Dalam setiap pemilu, ketidaknetralan perwira Polri dan  TNI, dan aparatur negara lainnya sangat sulit untuk dihilangkan. Karena bagaimana pun juga perjalanan karir TNI-Polri di tingkatan tertentu tidak lepas dari campur tangan elit politik.

Dari kacamata politik, dukungan perwira TNI-Polri kepada salah satu kekuatan politik dalam kontestasi pemilu sangatlah wajar, Tetapi, sangat naif jika dukungan tersebut disampaikan secara terbuka, seperti yang diungkapkan oleh SBY ataupun kasus yang terjadi di Banyumas.

Sangat naif jika BG dan mungkin juga Tito sampai harus mamaksa Lucas untuk menandatangani dukungannya bagi kemenangan Jokowi dan PDIP pada Pemilu 2019. Lebih naif lagi jika BG mengabadikannya dengan foto bersama di kediamannnya sendiri.

Dengan adanya foto itu, sama artinya BG dan Tito mencuri kambing milik tetangga, kemudian dengan sengaja meninggalkan KTP milik keduanya di TKP.

Kalau pun ada dokumentasi terkait pertemuan tersebut pastinya diambil secara sembunyi-sembunyi. Cara ini digunakan oleh Arief saat mengambil foto pertemuan BG-Trimedya. Atau, sedikit banyaknya bisa disamakan dengan perekaman suara pada pertemuan “Papa Minta Saham”.  

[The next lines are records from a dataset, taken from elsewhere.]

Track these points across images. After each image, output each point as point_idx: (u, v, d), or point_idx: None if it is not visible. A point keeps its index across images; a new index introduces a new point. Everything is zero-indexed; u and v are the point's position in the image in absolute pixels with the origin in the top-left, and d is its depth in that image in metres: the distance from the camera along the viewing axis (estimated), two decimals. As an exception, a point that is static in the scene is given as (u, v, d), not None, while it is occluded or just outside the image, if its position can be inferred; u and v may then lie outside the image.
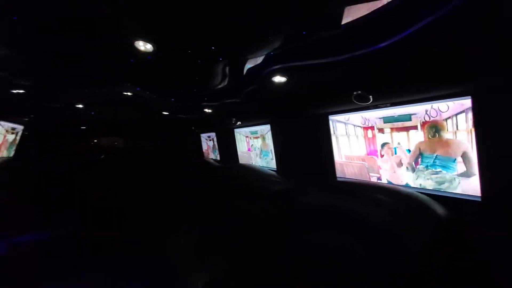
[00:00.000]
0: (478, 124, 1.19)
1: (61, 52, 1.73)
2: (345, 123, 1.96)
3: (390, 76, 1.36)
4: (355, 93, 1.50)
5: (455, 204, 1.37)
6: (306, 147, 2.30)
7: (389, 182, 1.78)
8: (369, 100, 1.50)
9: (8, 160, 3.51)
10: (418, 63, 1.19)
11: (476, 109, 1.18)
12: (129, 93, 2.77)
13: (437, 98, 1.32)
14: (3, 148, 3.36)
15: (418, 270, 1.16)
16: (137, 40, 1.33)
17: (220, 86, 2.46)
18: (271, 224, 2.21)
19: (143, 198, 5.22)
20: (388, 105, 1.56)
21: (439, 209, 1.28)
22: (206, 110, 3.03)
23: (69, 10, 1.14)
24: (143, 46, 1.40)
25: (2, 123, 3.09)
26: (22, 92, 2.33)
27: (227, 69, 2.01)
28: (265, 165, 3.10)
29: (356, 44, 1.25)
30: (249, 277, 1.99)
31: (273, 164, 2.90)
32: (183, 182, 4.86)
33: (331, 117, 2.01)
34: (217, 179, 3.66)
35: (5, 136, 3.33)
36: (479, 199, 1.27)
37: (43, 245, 2.96)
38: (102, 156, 5.66)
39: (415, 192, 1.38)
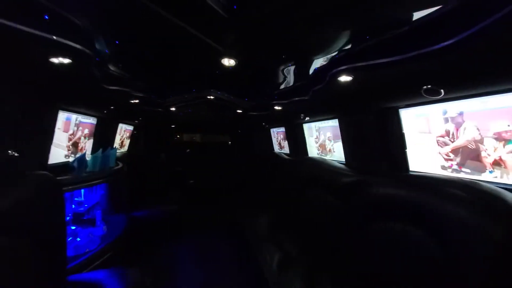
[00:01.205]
0: None
1: (161, 71, 2.25)
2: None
3: (464, 69, 1.32)
4: (424, 87, 1.50)
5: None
6: (376, 140, 2.31)
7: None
8: (440, 93, 1.47)
9: (125, 153, 4.54)
10: (495, 55, 1.15)
11: None
12: (211, 97, 3.26)
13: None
14: (124, 143, 4.38)
15: (491, 269, 1.14)
16: (224, 58, 1.65)
17: (288, 86, 2.68)
18: (340, 214, 2.32)
19: (223, 185, 5.97)
20: (461, 97, 1.50)
21: None
22: (276, 107, 3.29)
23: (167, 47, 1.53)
24: (227, 62, 1.72)
25: (122, 125, 4.02)
26: (136, 102, 3.03)
27: (295, 70, 2.21)
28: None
29: (427, 40, 1.27)
30: (319, 257, 2.20)
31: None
32: (256, 172, 5.32)
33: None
34: (288, 170, 3.91)
35: (122, 135, 4.33)
36: None
37: (153, 218, 3.78)
38: (188, 150, 6.61)
39: (493, 187, 1.32)
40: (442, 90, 1.47)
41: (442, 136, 1.81)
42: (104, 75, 1.95)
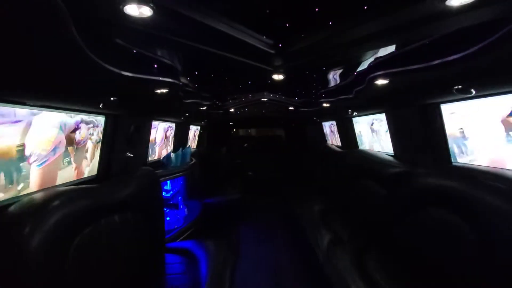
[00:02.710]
0: None
1: (224, 84, 2.78)
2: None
3: (496, 70, 1.45)
4: (456, 87, 1.65)
5: None
6: (420, 134, 2.43)
7: None
8: (471, 92, 1.60)
9: (194, 150, 5.38)
10: None
11: None
12: (265, 99, 3.72)
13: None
14: (193, 141, 5.21)
15: None
16: (274, 74, 2.06)
17: (333, 86, 2.95)
18: (387, 202, 2.53)
19: (279, 175, 6.47)
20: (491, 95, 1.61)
21: None
22: (324, 104, 3.56)
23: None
24: (277, 77, 2.13)
25: (193, 127, 4.81)
26: (204, 108, 3.69)
27: (337, 75, 2.49)
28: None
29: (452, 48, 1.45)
30: (366, 240, 2.47)
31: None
32: (309, 163, 5.64)
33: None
34: (339, 161, 4.14)
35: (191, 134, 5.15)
36: None
37: (221, 204, 4.50)
38: (245, 145, 7.29)
39: None
40: (473, 90, 1.61)
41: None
42: (184, 93, 2.57)
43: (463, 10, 0.99)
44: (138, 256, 2.09)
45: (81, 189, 1.71)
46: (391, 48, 1.72)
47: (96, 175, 2.22)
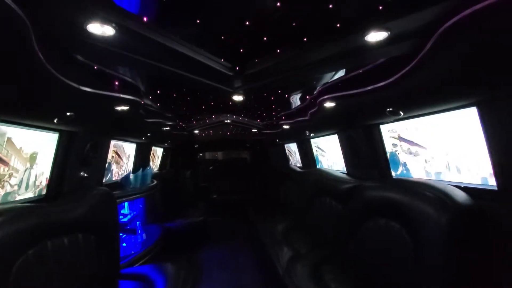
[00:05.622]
0: (486, 128, 1.48)
1: (187, 105, 2.88)
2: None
3: (414, 95, 1.76)
4: (388, 109, 1.94)
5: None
6: (367, 152, 2.72)
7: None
8: (400, 114, 1.91)
9: (156, 172, 5.22)
10: (433, 85, 1.56)
11: (483, 116, 1.49)
12: (228, 120, 3.86)
13: (450, 109, 1.65)
14: (155, 162, 5.08)
15: (443, 251, 1.48)
16: (234, 95, 2.21)
17: (291, 109, 3.21)
18: (341, 215, 2.72)
19: (243, 197, 6.49)
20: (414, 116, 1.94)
21: (463, 198, 1.59)
22: (284, 126, 3.80)
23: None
24: (237, 98, 2.28)
25: (156, 148, 4.72)
26: (167, 129, 3.69)
27: (293, 98, 2.74)
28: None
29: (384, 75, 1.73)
30: (324, 253, 2.60)
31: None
32: (274, 184, 5.79)
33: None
34: (300, 181, 4.34)
35: (154, 155, 5.03)
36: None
37: (183, 228, 4.35)
38: (211, 167, 7.26)
39: (450, 186, 1.69)
40: (401, 112, 1.91)
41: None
42: (146, 112, 2.59)
43: (378, 45, 1.24)
44: (88, 282, 1.95)
45: (28, 207, 1.61)
46: (339, 74, 2.01)
47: (45, 194, 2.09)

Karenanya, foto itu merupakan bukti jika berita tentang adanya kesepakatan tertulis kotor antara BG dengan Lucas adalah hoax. Apalagi sampai terjadinya intimidasi terhadap Lucas agar mau menandatangani kesepakatan kotor demi memenangkan Jokowi dan PDIP pada Pemilu 2019.